#### Data records:
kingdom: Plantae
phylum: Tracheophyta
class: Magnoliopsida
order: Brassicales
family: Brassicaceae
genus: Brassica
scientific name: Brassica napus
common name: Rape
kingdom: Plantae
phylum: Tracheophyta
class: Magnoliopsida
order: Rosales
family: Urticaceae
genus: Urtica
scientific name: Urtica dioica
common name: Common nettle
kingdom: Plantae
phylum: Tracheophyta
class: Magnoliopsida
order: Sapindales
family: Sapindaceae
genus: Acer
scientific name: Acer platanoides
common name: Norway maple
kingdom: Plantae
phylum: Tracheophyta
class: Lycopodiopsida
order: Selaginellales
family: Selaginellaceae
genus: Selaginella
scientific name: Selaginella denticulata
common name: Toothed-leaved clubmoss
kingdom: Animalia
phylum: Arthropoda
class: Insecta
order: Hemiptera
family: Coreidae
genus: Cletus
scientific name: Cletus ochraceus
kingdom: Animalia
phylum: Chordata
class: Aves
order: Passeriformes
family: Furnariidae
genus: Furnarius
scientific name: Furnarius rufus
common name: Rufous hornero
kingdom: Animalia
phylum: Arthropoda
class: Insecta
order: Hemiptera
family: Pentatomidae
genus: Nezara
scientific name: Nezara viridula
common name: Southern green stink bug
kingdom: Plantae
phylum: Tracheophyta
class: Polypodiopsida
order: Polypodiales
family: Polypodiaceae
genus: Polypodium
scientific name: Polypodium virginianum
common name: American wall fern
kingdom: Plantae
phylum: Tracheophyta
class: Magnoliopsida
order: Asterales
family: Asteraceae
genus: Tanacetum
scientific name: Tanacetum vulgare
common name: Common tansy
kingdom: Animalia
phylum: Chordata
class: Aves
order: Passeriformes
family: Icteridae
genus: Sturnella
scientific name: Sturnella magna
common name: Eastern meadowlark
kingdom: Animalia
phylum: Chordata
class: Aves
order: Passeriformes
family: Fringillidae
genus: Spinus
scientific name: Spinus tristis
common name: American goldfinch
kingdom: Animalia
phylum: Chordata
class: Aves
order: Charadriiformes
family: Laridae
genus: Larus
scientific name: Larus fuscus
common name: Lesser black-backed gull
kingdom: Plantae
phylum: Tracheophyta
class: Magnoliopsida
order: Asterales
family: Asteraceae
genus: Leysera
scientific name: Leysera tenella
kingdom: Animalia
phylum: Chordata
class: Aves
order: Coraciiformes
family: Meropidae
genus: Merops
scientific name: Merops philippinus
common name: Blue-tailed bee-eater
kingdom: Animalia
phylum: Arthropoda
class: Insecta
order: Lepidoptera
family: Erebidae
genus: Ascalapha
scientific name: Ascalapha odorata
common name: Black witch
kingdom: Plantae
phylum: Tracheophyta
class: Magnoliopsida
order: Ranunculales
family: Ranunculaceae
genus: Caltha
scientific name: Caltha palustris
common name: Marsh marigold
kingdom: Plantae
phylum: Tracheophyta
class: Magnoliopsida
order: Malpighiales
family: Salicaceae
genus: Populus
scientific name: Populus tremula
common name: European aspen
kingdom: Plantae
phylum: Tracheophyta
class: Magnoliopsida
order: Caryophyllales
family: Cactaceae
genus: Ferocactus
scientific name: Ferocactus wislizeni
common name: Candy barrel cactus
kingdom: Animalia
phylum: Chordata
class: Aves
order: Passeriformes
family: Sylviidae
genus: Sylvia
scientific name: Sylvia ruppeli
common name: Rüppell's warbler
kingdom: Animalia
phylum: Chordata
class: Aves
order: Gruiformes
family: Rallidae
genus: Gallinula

#### Set problem:
Rewrite all the lines of the records above as a JSON list of strings, with each line as one string and blank lines omitted.

#### Reply to the task:
[
  "kingdom: Plantae",
  "phylum: Tracheophyta",
  "class: Magnoliopsida",
  "order: Brassicales",
  "family: Brassicaceae",
  "genus: Brassica",
  "scientific name: Brassica napus",
  "common name: Rape",
  "kingdom: Plantae",
  "phylum: Tracheophyta",
  "class: Magnoliopsida",
  "order: Rosales",
  "family: Urticaceae",
  "genus: Urtica",
  "scientific name: Urtica dioica",
  "common name: Common nettle",
  "kingdom: Plantae",
  "phylum: Tracheophyta",
  "class: Magnoliopsida",
  "order: Sapindales",
  "family: Sapindaceae",
  "genus: Acer",
  "scientific name: Acer platanoides",
  "common name: Norway maple",
  "kingdom: Plantae",
  "phylum: Tracheophyta",
  "class: Lycopodiopsida",
  "order: Selaginellales",
  "family: Selaginellaceae",
  "genus: Selaginella",
  "scientific name: Selaginella denticulata",
  "common name: Toothed-leaved clubmoss",
  "kingdom: Animalia",
  "phylum: Arthropoda",
  "class: Insecta",
  "order: Hemiptera",
  "family: Coreidae",
  "genus: Cletus",
  "scientific name: Cletus ochraceus",
  "kingdom: Animalia",
  "phylum: Chordata",
  "class: Aves",
  "order: Passeriformes",
  "family: Furnariidae",
  "genus: Furnarius",
  "scientific name: Furnarius rufus",
  "common name: Rufous hornero",
  "kingdom: Animalia",
  "phylum: Arthropoda",
  "class: Insecta",
  "order: Hemiptera",
  "family: Pentatomidae",
  "genus: Nezara",
  "scientific name: Nezara viridula",
  "common name: Southern green stink bug",
  "kingdom: Plantae",
  "phylum: Tracheophyta",
  "class: Polypodiopsida",
  "order: Polypodiales",
  "family: Polypodiaceae",
  "genus: Polypodium",
  "scientific name: Polypodium virginianum",
  "common name: American wall fern",
  "kingdom: Plantae",
  "phylum: Tracheophyta",
  "class: Magnoliopsida",
  "order: Asterales",
  "family: Asteraceae",
  "genus: Tanacetum",
  "scientific name: Tanacetum vulgare",
  "common name: Common tansy",
  "kingdom: Animalia",
  "phylum: Chordata",
  "class: Aves",
  "order: Passeriformes",
  "family: Icteridae",
  "genus: Sturnella",
  "scientific name: Sturnella magna",
  "common name: Eastern meadowlark",
  "kingdom: Animalia",
  "phylum: Chordata",
  "class: Aves",
  "order: Passeriformes",
  "family: Fringillidae",
  "genus: Spinus",
  "scientific name: Spinus tristis",
  "common name: American goldfinch",
  "kingdom: Animalia",
  "phylum: Chordata",
  "class: Aves",
  "order: Charadriiformes",
  "family: Laridae",
  "genus: Larus",
  "scientific name: Larus fuscus",
  "common name: Lesser black-backed gull",
  "kingdom: Plantae",
  "phylum: Tracheophyta",
  "class: Magnoliopsida",
  "order: Asterales",
  "family: Asteraceae",
  "genus: Leysera",
  "scientific name: Leysera tenella",
  "kingdom: Animalia",
  "phylum: Chordata",
  "class: Aves",
  "order: Coraciiformes",
  "family: Meropidae",
  "genus: Merops",
  "scientific name: Merops philippinus",
  "common name: Blue-tailed bee-eater",
  "kingdom: Animalia",
  "phylum: Arthropoda",
  "class: Insecta",
  "order: Lepidoptera",
  "family: Erebidae",
  "genus: Ascalapha",
  "scientific name: Ascalapha odorata",
  "common name: Black witch",
  "kingdom: Plantae",
  "phylum: Tracheophyta",
  "class: Magnoliopsida",
  "order: Ranunculales",
  "family: Ranunculaceae",
  "genus: Caltha",
  "scientific name: Caltha palustris",
  "common name: Marsh marigold",
  "kingdom: Plantae",
  "phylum: Tracheophyta",
  "class: Magnoliopsida",
  "order: Malpighiales",
  "family: Salicaceae",
  "genus: Populus",
  "scientific name: Populus tremula",
  "common name: European aspen",
  "kingdom: Plantae",
  "phylum: Tracheophyta",
  "class: Magnoliopsida",
  "order: Caryophyllales",
  "family: Cactaceae",
  "genus: Ferocactus",
  "scientific name: Ferocactus wislizeni",
  "common name: Candy barrel cactus",
  "kingdom: Animalia",
  "phylum: Chordata",
  "class: Aves",
  "order: Passeriformes",
  "family: Sylviidae",
  "genus: Sylvia",
  "scientific name: Sylvia ruppeli",
  "common name: Rüppell's warbler",
  "kingdom: Animalia",
  "phylum: Chordata",
  "class: Aves",
  "order: Gruiformes",
  "family: Rallidae",
  "genus: Gallinula"
]